The short answer is no. It’s almost beyond the antithesis of sexist. It plays with male self-pitying norms so much that it is almost post-sexist, a satire of the patriarchal break-up songs that went before it. However, it is easy to see why some think the opposite on first glance, and that is the triumph of Bob Dylan and how he pushed music on to a new literary height. Lyrically speaking, ‘Just Like a Woman’ is, in fact, one of his finest progressive triumphs.
Paul Simon once said, “With Dylan, everything he sings has two meanings. He’s telling you the truth and making fun at the same time.” With ‘Just Like a Woman’ he paints himself as a victim, but then reveals – like the consummate unreliable narrator – that the truth is he is, in fact, the wrongdoer and the resultant acrimony has nothing to do with the supposed ways of womanhood.
“Nobody feels any pain,” he sings in a defiant fashion.

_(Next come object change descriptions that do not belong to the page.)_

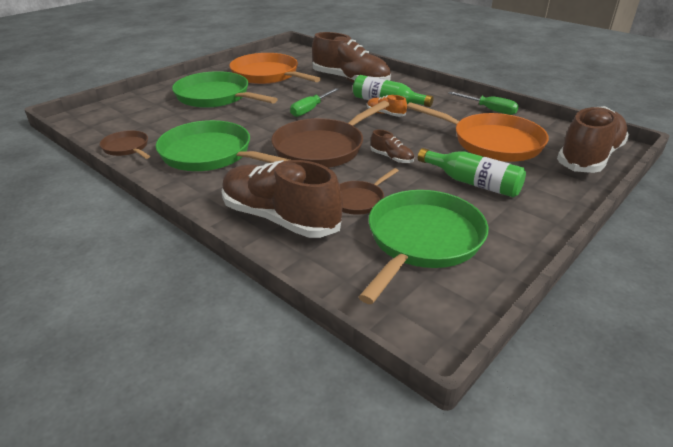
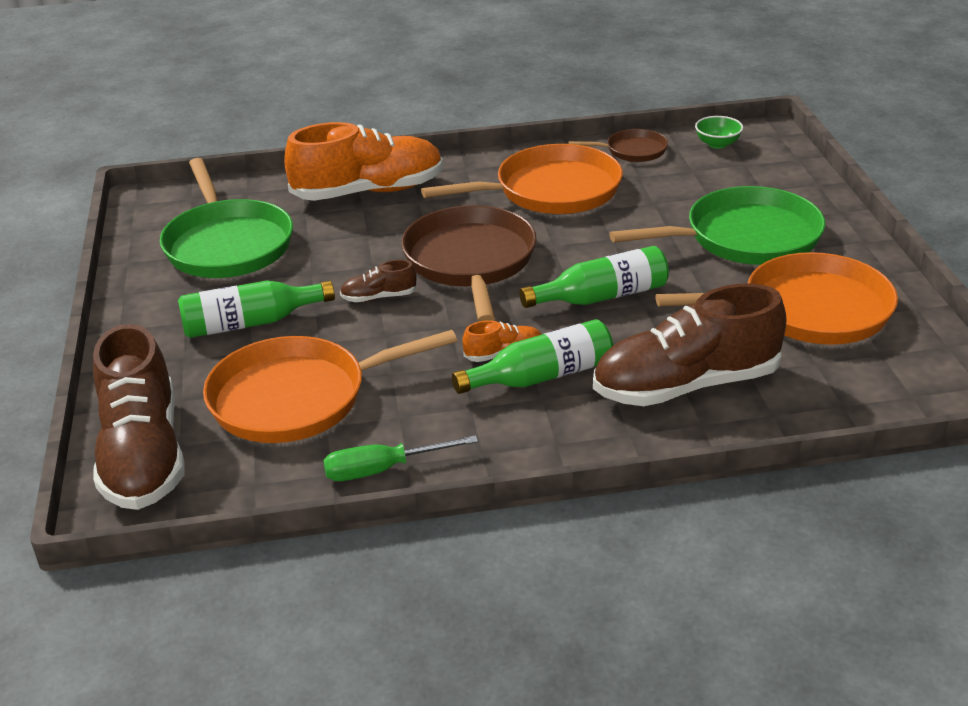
camera: 130 degrees right, 0 degrees up
(98, 127) = (717, 144): none -> green bowl
(210, 154) = (551, 191): green pan -> orange pan
(280, 218) = (368, 192): brown shoe -> orange shoe
(310, 109) = (601, 297): green screwdriver -> green bottle
(359, 200) = (333, 240): brown pan -> none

Then in the very next line, he reveals the lie of the first: “Tonight as I stand inside the rain.” He’s not merely caught in a storm here, if he was then there’s room enough for the syllables of “outside in the rain” within the melody. But that’s not the case, the rain we’re dealing with is a downcast disposition—the weepy movie character roving the wet streets in destress. So, with one deft touch, Dylan informs those paying close attention that this here singer is a liar and he’s actually riddled with a lot of pain at present.
From then on, when the singer points the finger at his fairweather former lover we are able to infer that his attack is loaded with bitterness rather than truth. We are dealing with a self-pitying man who has been – to use the parlance of our times – triggered by a break-up and is now going on the offensive. However, seeing as though it is his former lover, he can’t go in too hard or that would somehow implicate him, so he says that she was, essentially, a great catch, it’s just that she got away. This wasn’t due to his own shortcomings but because she was cursed by the fickle flaws of the opposite sex unlike his strong, painless male constitution.
Then after rattling off her faults, he covertly declares that his sexist effrontery is, indeed, a mask that serves to hide his own issues like Tony Soprano getting defensive on the therapist’s couch. “Ain’t it clear that I just can’t fit,” he eventually confesses in the glim hope that all the sullying he has said beforehand muddies his own heartache and he can still cling to his Brando-like manhood.
But then in one beautifully poetic moment, he is forced to admit his own vulnerability. “But when we meet again, introduced as friends / Please don’t let on that you knew me when, I was hungry and it was your world,” he epically writes—quick as flash returning to his attack as though to whisk that plea for mercy out of sight and mind in a renewed wail of derision. It is the narrator’s call for a public truce that lets him come out on top in the eyes of society. Without getting too salacious, we could even garner that this might be about Joan Baez and how she was the Queen of Folk before he came along and she welcomed him into her throng as King rather than the other way around.
This is all the more prescient in this day and age when frequently women are exposed to toxic public behaviour from men followed by the covert private confession this is actually a face saving way of sheltering my own vulnerability, eg. ‘I’m being nasty because I’m hurt babe, it’s a mark of love and you should be proud, besides please don’t do the same to me because I’m sensitive’. Even in 1966, long before social media heightened this dangerous misogynist behaviour, Dylan was pointing out the nettlesome dynamic of this through his troubled narrator.
To wrap things up, he sings the last line with a softness that was absent in his previous scathing verses, a whimpering last word. He’s said his break-up piece, very little has been reconciled and now he is moving on unscathed, the pain having passed through a toxic outburst. The perpetrator now off scot free, hoping that when they meet as friends she sticks to his story. And just like that, Dylan shows that even in break-ups, the books are cooked toward the cocks of this world.
It is far from a flaw that this doesn’t always immediately come across and people might catch the wrong drift, that is the beauty of the songwriting here: it has a depth that yearns to be explored. A thousand simple pop songs before it were outrageously sexist and they were taken with a pinch. Dylan subverted that; writing a song that is ostensibly sexist not to be taken with a pinch of salt, so that when the depth is pried at the mechanisms of misogyny are revealed, using irony to expose a greater sense of truth in a truly entertaining fashion.
As Lou Reed decreed of his work: “You don’t want to actually listen to the lyrics of a rock ‘n’ roll record. I mean, for what? It’s not like when you read a book and you come across a great line, it would be great if you got that in a song I thought.” Adding: “Now, other than Dylan, there’s not much there.” Like a book, with Dylan you not only have great lines, but a lot of reading between them to relish.